Matt den Dekker is an exceptional defensive player
There are less than two weeks of spring training remaining for the New York Mets with several important roster decisions still remaining for manager Terry Collins and his brain trust.
Opportunities abound in Port St. Lucie, including in the outfield, the bullpen and on the bench. Even so, there are still only going to be 25 players heading north at the end of March and there will be some impressive names left behind.
David Wright's injury may open the door for an opportunity in the infield, but Collins is still going to have to demote or cut some talented players before the Mets open their 2013 campaign on April 1 against the San Diego Padres.
Here are four players who will be tough to leave behind for the Mets.
Brian Bixler, a Sandusky, Ohio native, is no youngster anymore. He's 30 and is not on the Mets' 40-man roster, signed only to a minor league contract.
It is time for Bixler to prove he's worthy of heading north and he has taken advantage of that opportunity by hitting .308 with two home runs and six RBI through 14 games this spring.

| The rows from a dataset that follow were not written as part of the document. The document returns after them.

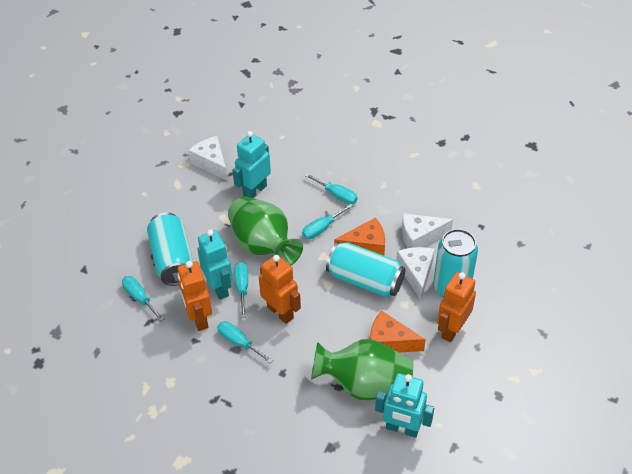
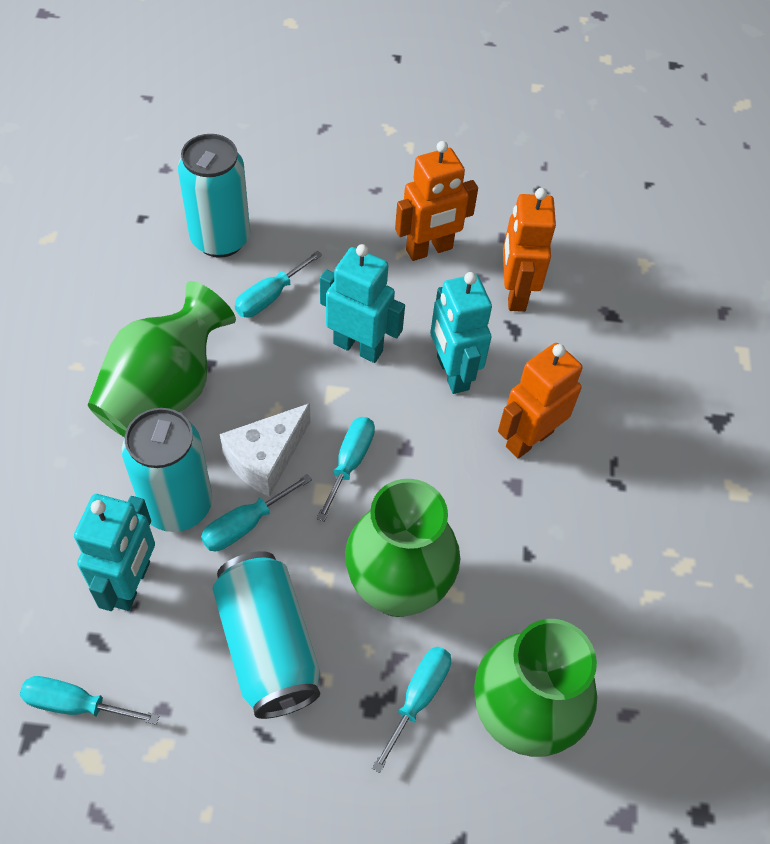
green vase: 2 -> 3
orange cheese: 2 -> 0
white cheese: 3 -> 1

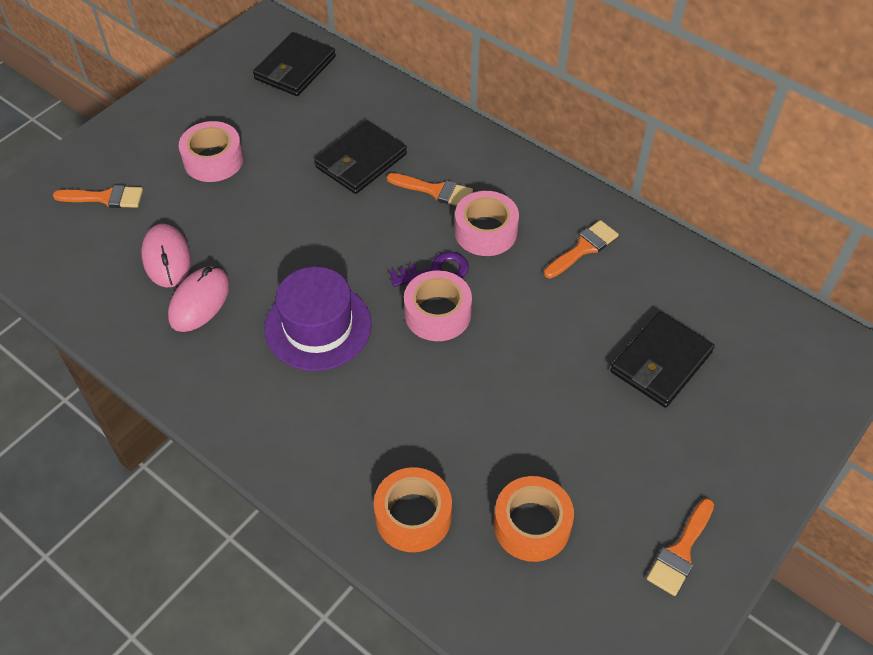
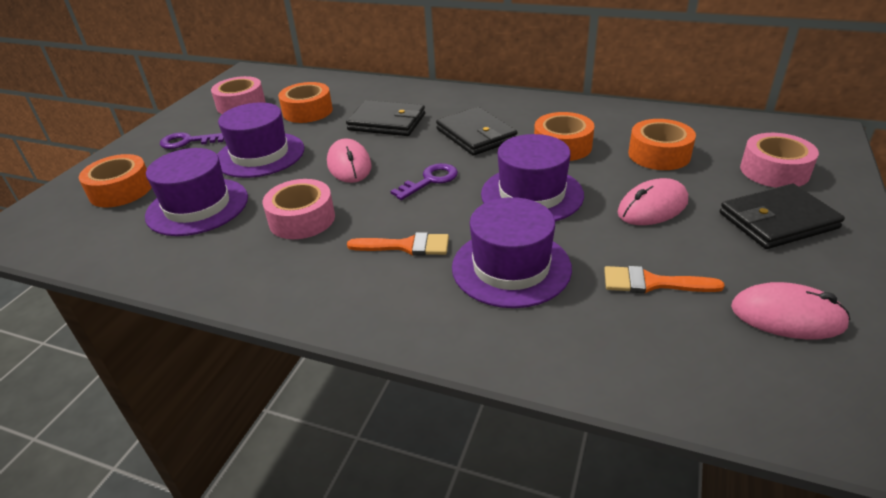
orange brush: 4 -> 2
orange tape: 2 -> 4
pink mouse: 2 -> 3
purple hat: 1 -> 4
purple key: 1 -> 2

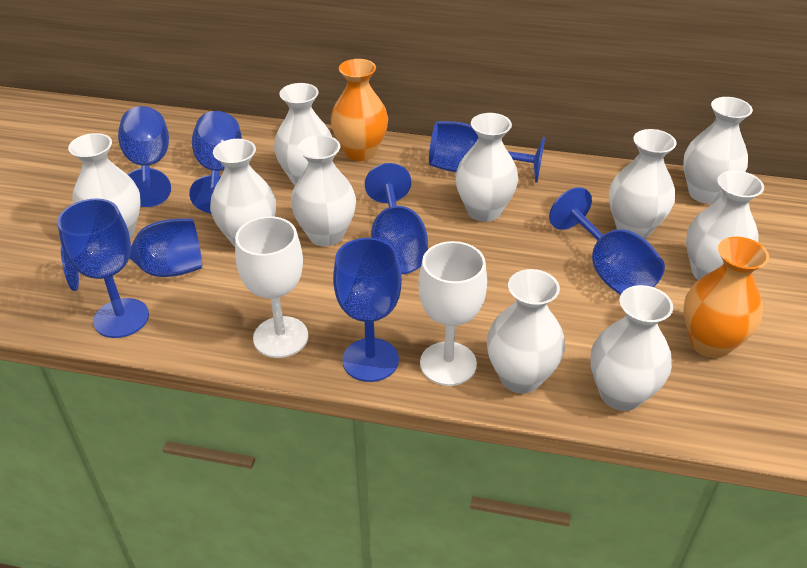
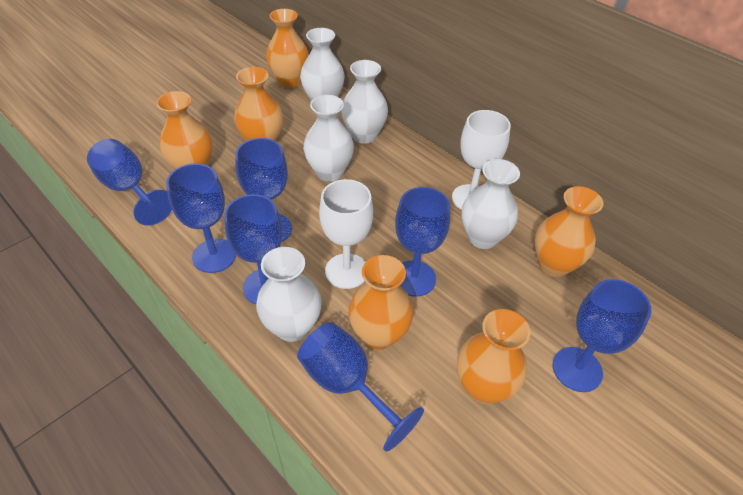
blue goblet: 8 -> 7
orange vase: 2 -> 6
white vase: 10 -> 5

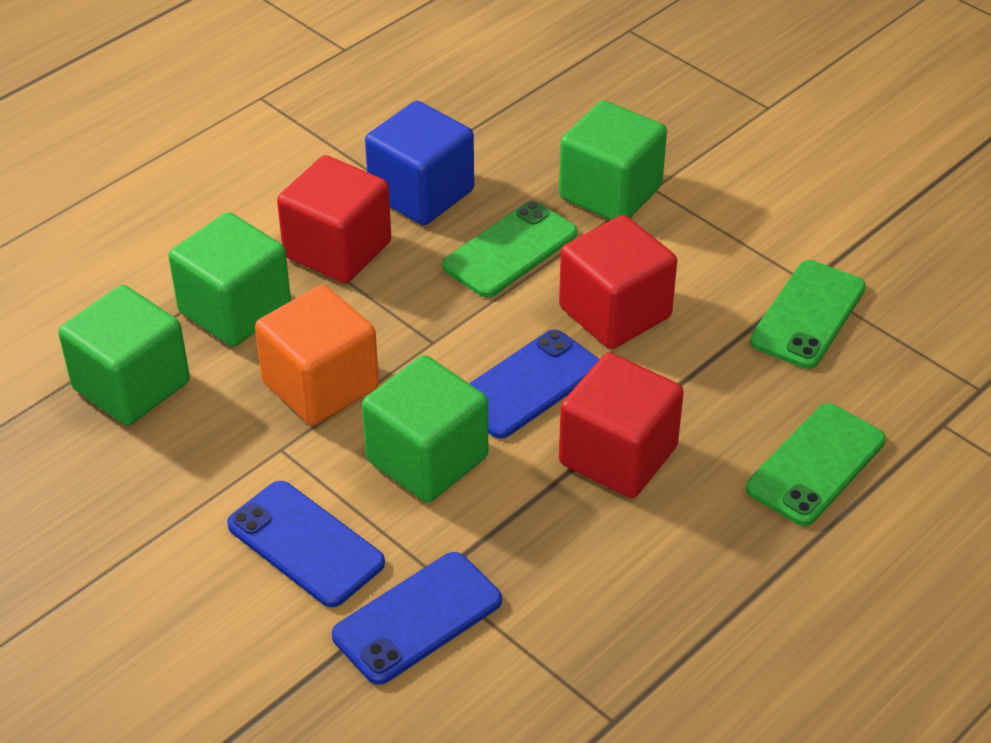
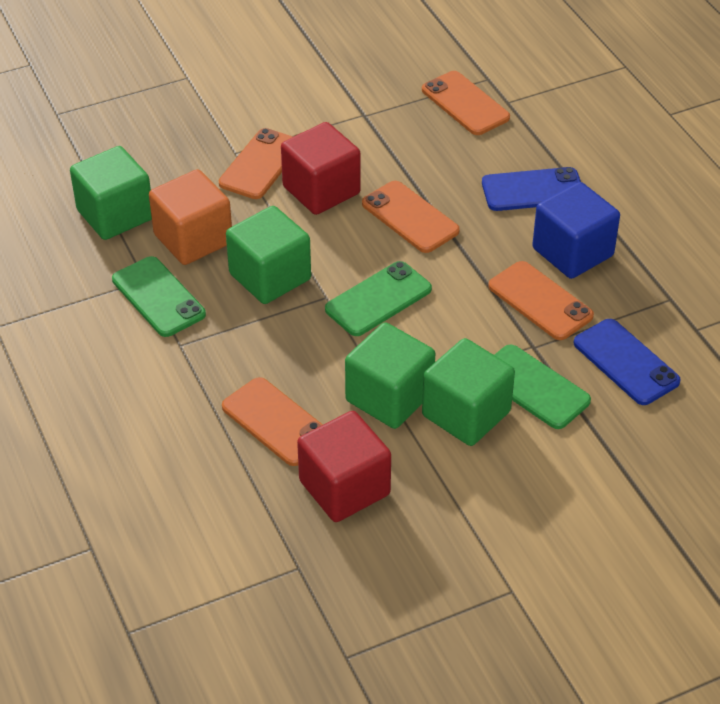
blue phone: 3 -> 2
orange phone: 0 -> 5
red cube: 3 -> 2

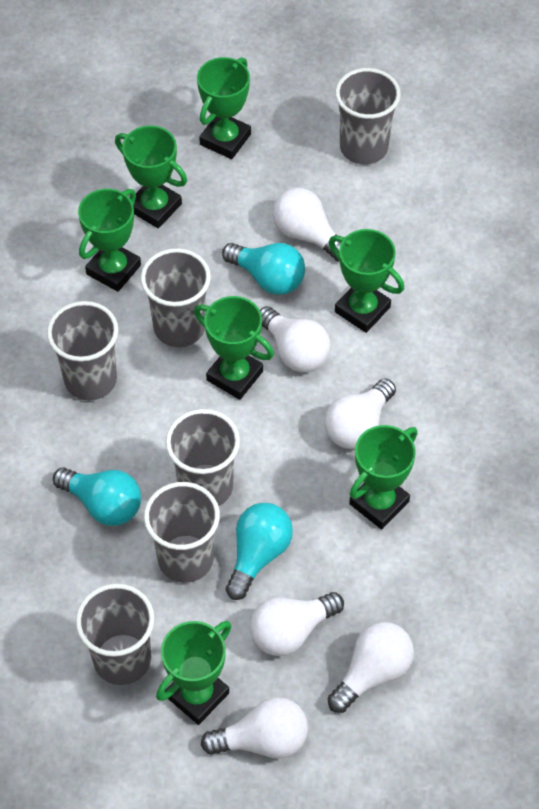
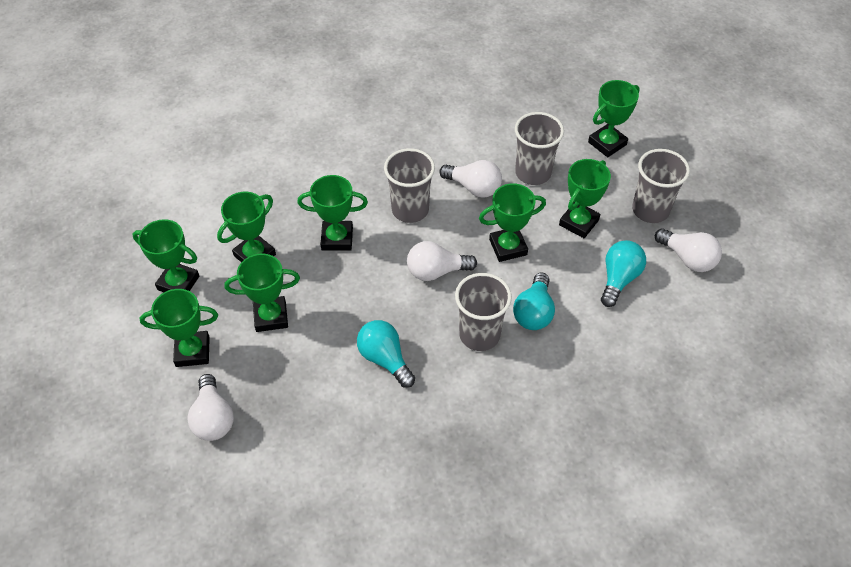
green trophy: 7 -> 8
grey cup: 6 -> 4
white light bulb: 6 -> 4

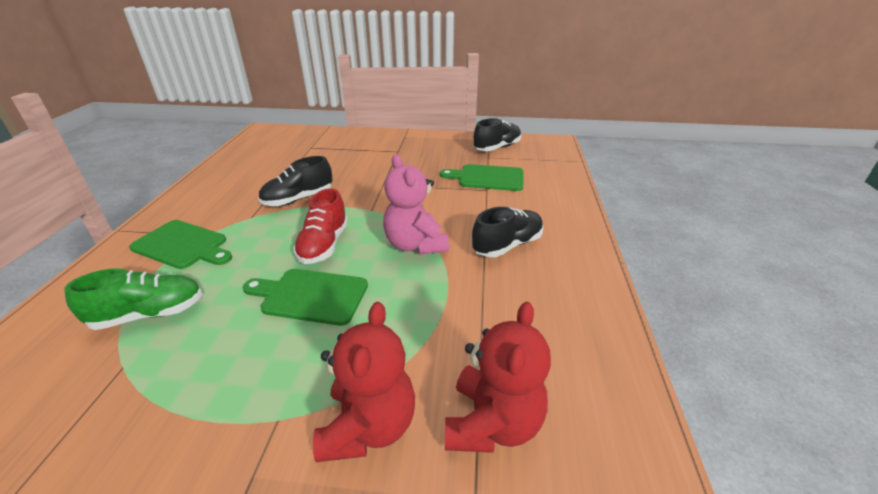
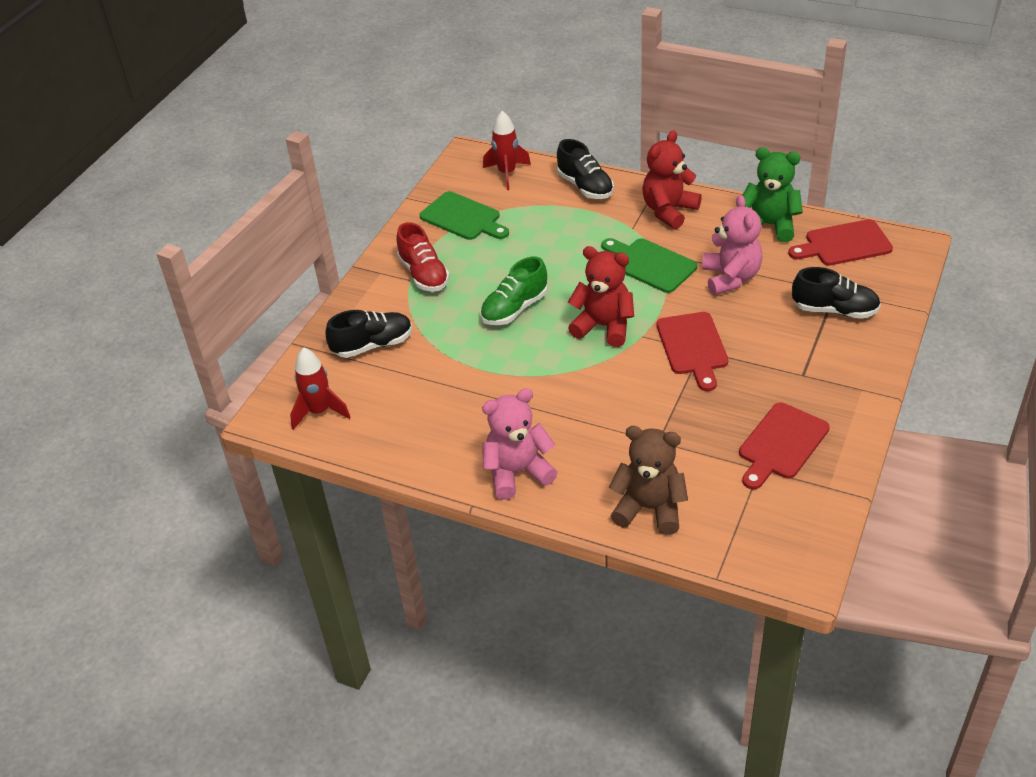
brown teddy bear: 0 -> 1
green cutting board: 3 -> 2
green teddy bear: 0 -> 1
pink teddy bear: 1 -> 2
red cutting board: 0 -> 3
red rocket: 0 -> 2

A four-year major league veteran with the Pirates, Nationals and Astros, Bixler has primarily played at second base in camp, but has also logged some time at shortstop and third base, and looks like a scrappy, versatile player.
If Daniel Murphy's strained intercostal injury persists, Bixler would be a difficult cut or demotion for manager Terry Collins to make.
The University of Florida product has already provided ESPN with a few Top-10 highlight reel catches so far this spring.
In fact, den Dekker is starting to remind folks of a young Jim Edmonds, the eight-time Gold Glove winner, with his defensive play, speed and athleticism.
Mets outfield coach Tom Goodwin is impressed with how well den Dekker can flash the leather.
“From the first day I saw him, he’s reminded me of (Jacoby) Ellsbury—their body types and the way they can go get the ball,” Goodwin told Adam Rubin of ESPNNewYork.com. “I think he has a stronger arm than Jacoby has, but both of them can run. He’s a difference-maker out there in center field.”
The issue is den Dekker's bat. Through his first 13 games in Grapefruit League play, the 25-year-old was batting just .226 with one HR and three RBI. He batted .340 last season, but that was for Double-A Binghamton. Still, the Mets like his potential at the plate.
Even though den Dekker is a non-roster invitee, his defensive prowess in late-game situations must give Collins pause about whether he'd like to take the talented southpaw north with him.
Veteran southpaw Aaron Laffey is enjoying a terrific spring training, going 1-0 without having allowed an earned run in eight innings of work.
Laffey has five years of major league experience under his belt and although his career ledger isn't overly impressive—he is 25-29 with a 4.38 ERA with Cleveland and Toronto—he can start or relieve, which adds needed versatility for New York.
Another non-roster invitee, Laffey could provide Collins with another option in the starting rotation if Johan Santana remains sidelined for an extended period or if current fifth starter Jeremy Hefner falters. Since he's not on the 40-man roster, Laffey is far from being guaranteed a spot on New York's Opening Day roster, but he has really opened some eyes in Florida.
Laffey is scheduled to start Wednesday's game against the Astros.
“I think they know what I can do,” Laffey told Adam Rubin of ESPNNewYork.com. “I’ve been in the big leagues for over four years now. It’s just nice to get out there and throw multiple innings.”
The more innings he throws, the better impression he makes.
The centerpiece in the R.A. Dickey trade, Travis d'Arnaud is slated to start the 2013 campaign with Triple-A Las Vegas, although he should not be there for long because he looks ready for the majors.
The 24-year-old d'Arnaud has enjoyed an excellent spring training, not only having handled the Mets' pitching staff well, but also hitting .308 with a pair of RBI and an OBP of .387 in a dozen games.
d'Arnaud has also belted three doubles and scored five runs while displaying a strong arm and looking like a fine defensive backstop.
"I feel like I’m close to where I need to be, but until they tell me I’m on the team, I’m not finished." d'Arnaud told Dan Martin of the New York Post.
It shouldn't be long until d'Arnaud takes up permanent residence in Flushing, N.Y. Although he should be in Triple-A for just a short time, it has to be very tempting for manager Terry Collins to make him a part of the Opening Day roster.